_Aim of the task:_
Omit all pictures, then repeat the listing exactly.

_Provided entries:_

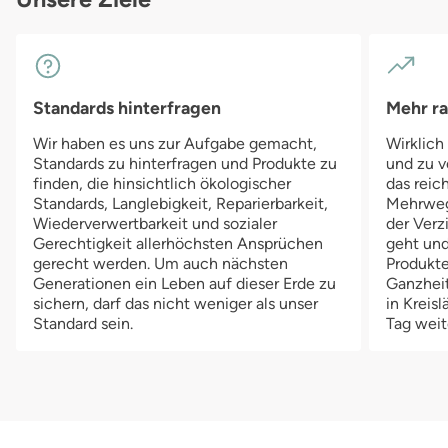
Standards hinterfragen
Mehr r
Wir haben es uns zur Aufgabe gemacht,
Wirklich
Standards zu hinterfragen und Produkte zu
und zu v
finden, die hinsichtlich ökologischer
das reich
Standards, Langlebigkeit, Reparierbarkeit,
Mehrwegv
Wiederverwertbarkeit und sozialer
der Verz
Gerechtigkeit allerhöchsten Ansprüchen
geht und
gerecht werden. Um auch nächsten
Produkte
Generationen ein Leben auf dieser Erde zu
Ganzheit
sichern, darf das nicht weniger als unser
in Kreis
Standard sein.
Tag weit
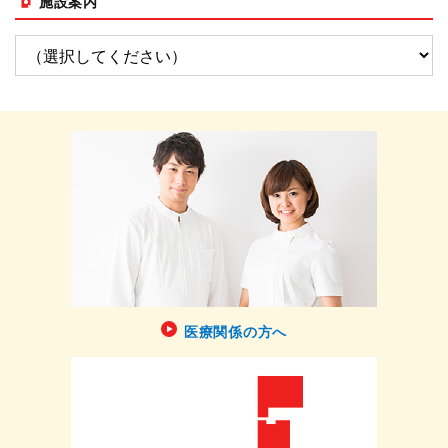
施設案内
医療関係の方へ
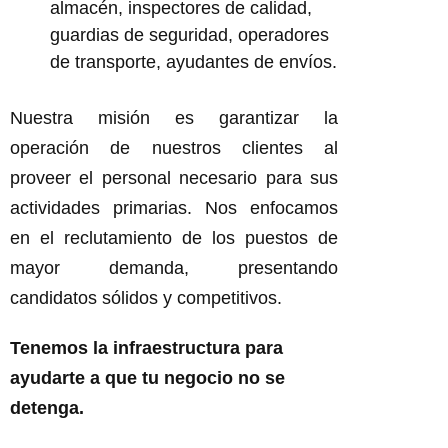
almacén, inspectores de calidad,
guardias de seguridad, operadores
de transporte, ayudantes de envíos.
Nuestra misión es garantizar la
operación de nuestros clientes al
proveer el personal necesario para sus
actividades primarias. Nos enfocamos
en el reclutamiento de los puestos de
mayor demanda, presentando
candidatos sólidos y competitivos.
Tenemos la infraestructura para
ayudarte a que tu negocio no se
detenga.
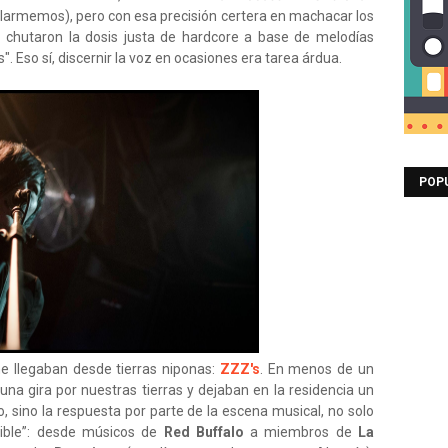
alarmemos), pero con esa precisión certera en machacar los
chutaron la dosis justa de hardcore a base de melodías
. Eso sí, discernir la voz en ocasiones era tarea árdua.
POP
he llegaban desde tierras niponas:
ZZZ's
. En menos de un
a gira por nuestras tierras y dejaban en la residencia un
o, sino la respuesta por parte de la escena musical, no solo
sible”: desde músicos de
Red Buffalo
a miembros de
La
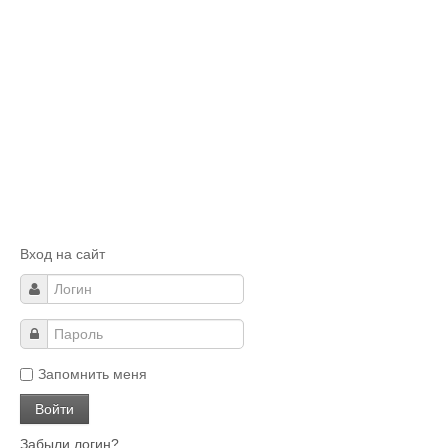
Вход на сайт
Запомнить меня
Забыли логин?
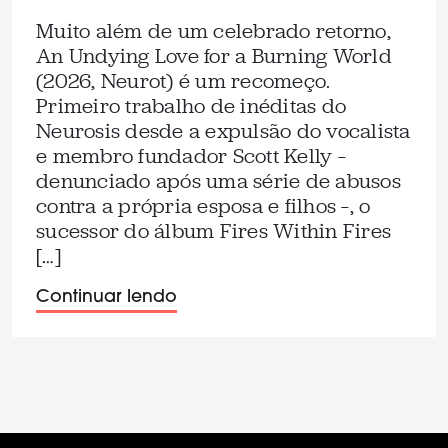
Muito além de um celebrado retorno,
An Undying Love for a Burning World
(2026, Neurot) é um recomeço.
Primeiro trabalho de inéditas do
Neurosis desde a expulsão do vocalista
e membro fundador Scott Kelly –
denunciado após uma série de abusos
contra a própria esposa e filhos –, o
sucessor do álbum Fires Within Fires
[…]
Continuar lendo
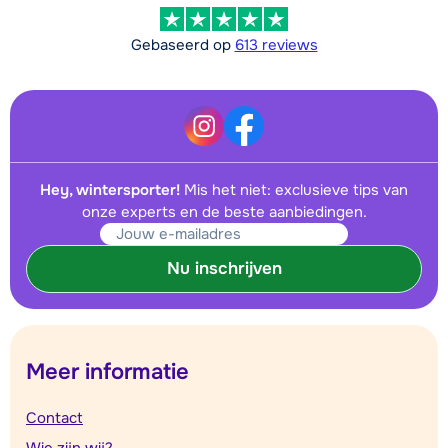
Gebaseerd op
613 reviews
Hey, wintersporter!
Mis het niet: exclusieve tips van
onze experts en de beste aanbiedingen.
Nu inschrijven
Meer informatie
Contact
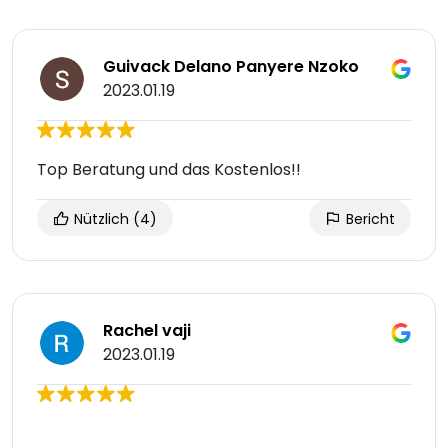
Guivack Delano Panyere Nzoko
2023.01.19
Top Beratung und das Kostenlos!!
Nützlich
(4)
Bericht
Rachel vaji
2023.01.19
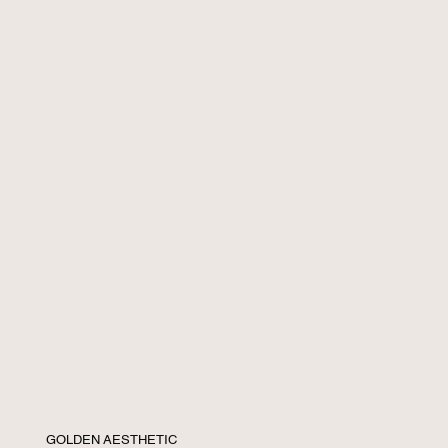
GOLDEN AESTHETIC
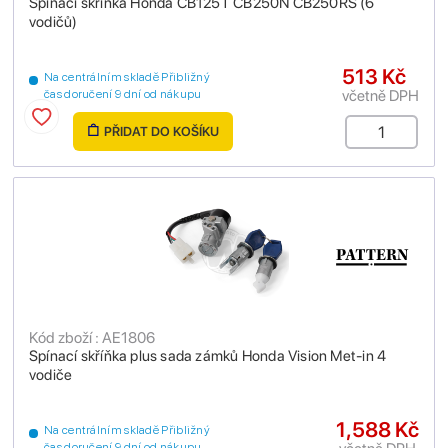
Spínací skříňka Honda CB125T CB250N CB250RS (6
vodičů)
513 Kč
Na centrálním skladě Přibližný
včetně DPH
čas doručení 9 dní od nákupu
PŘIDAT DO KOŠÍKU
Kód zboží : AE1806
Spínací skříňka plus sada zámků Honda Vision Met-in 4
vodiče
1,588 Kč
Na centrálním skladě Přibližný
čas doručení 9 dní od nákupu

_Exercise response:_
Standards hinterfragen
Mehr r
Wir haben es uns zur Aufgabe gemacht,
Wirklich
Standards zu hinterfragen und Produkte zu
und zu v
finden, die hinsichtlich ökologischer
das reich
Standards, Langlebigkeit, Reparierbarkeit,
Mehrwegv
Wiederverwertbarkeit und sozialer
der Verz
Gerechtigkeit allerhöchsten Ansprüchen
geht und
gerecht werden. Um auch nächsten
Produkte
Generationen ein Leben auf dieser Erde zu
Ganzheit
sichern, darf das nicht weniger als unser
in Kreis
Standard sein.
Tag weit
施設案内
医療関係の方へ
almacén, inspectores de calidad,
guardias de seguridad, operadores
de transporte, ayudantes de envíos.
Nuestra misión es garantizar la
operación de nuestros clientes al
proveer el personal necesario para sus
actividades primarias. Nos enfocamos
en el reclutamiento de los puestos de
mayor demanda, presentando
candidatos sólidos y competitivos.
Tenemos la infraestructura para
ayudarte a que tu negocio no se
detenga.
alarmemos), pero con esa precisión certera en machacar los
chutaron la dosis justa de hardcore a base de melodías
. Eso sí, discernir la voz en ocasiones era tarea árdua.
POP
he llegaban desde tierras niponas:
ZZZ's
. En menos de un
a gira por nuestras tierras y dejaban en la residencia un
o, sino la respuesta por parte de la escena musical, no solo
sible”: desde músicos de
Red Buffalo
a miembros de
La
Вход на сайт
Запомнить меня
Забыли логин?
Muito além de um celebrado retorno,
An Undying Love for a Burning World
(2026, Neurot) é um recomeço.
Primeiro trabalho de inéditas do
Neurosis desde a expulsão do vocalista
e membro fundador Scott Kelly –
denunciado após uma série de abusos
contra a própria esposa e filhos –, o
sucessor do álbum Fires Within Fires
[…]
Continuar lendo
Gebaseerd op
613 reviews
Hey, wintersporter!
Mis het niet: exclusieve tips van
onze experts en de beste aanbiedingen.
Nu inschrijven
Meer informatie
Contact
Guivack Delano Panyere Nzoko
2023.01.19
Top Beratung und das Kostenlos!!
Nützlich
(4)
Bericht
Rachel vaji
2023.01.19
GOLDEN AESTHETIC
Spínací skříňka Honda CB125T CB250N CB250RS (6
vodičů)
513 Kč
Na centrálním skladě Přibližný
včetně DPH
čas doručení 9 dní od nákupu
PŘIDAT DO KOŠÍKU
Kód zboží : AE1806
Spínací skříňka plus sada zámků Honda Vision Met-in 4
vodiče
1,588 Kč
Na centrálním skladě Přibližný
čas doručení 9 dní od nákupu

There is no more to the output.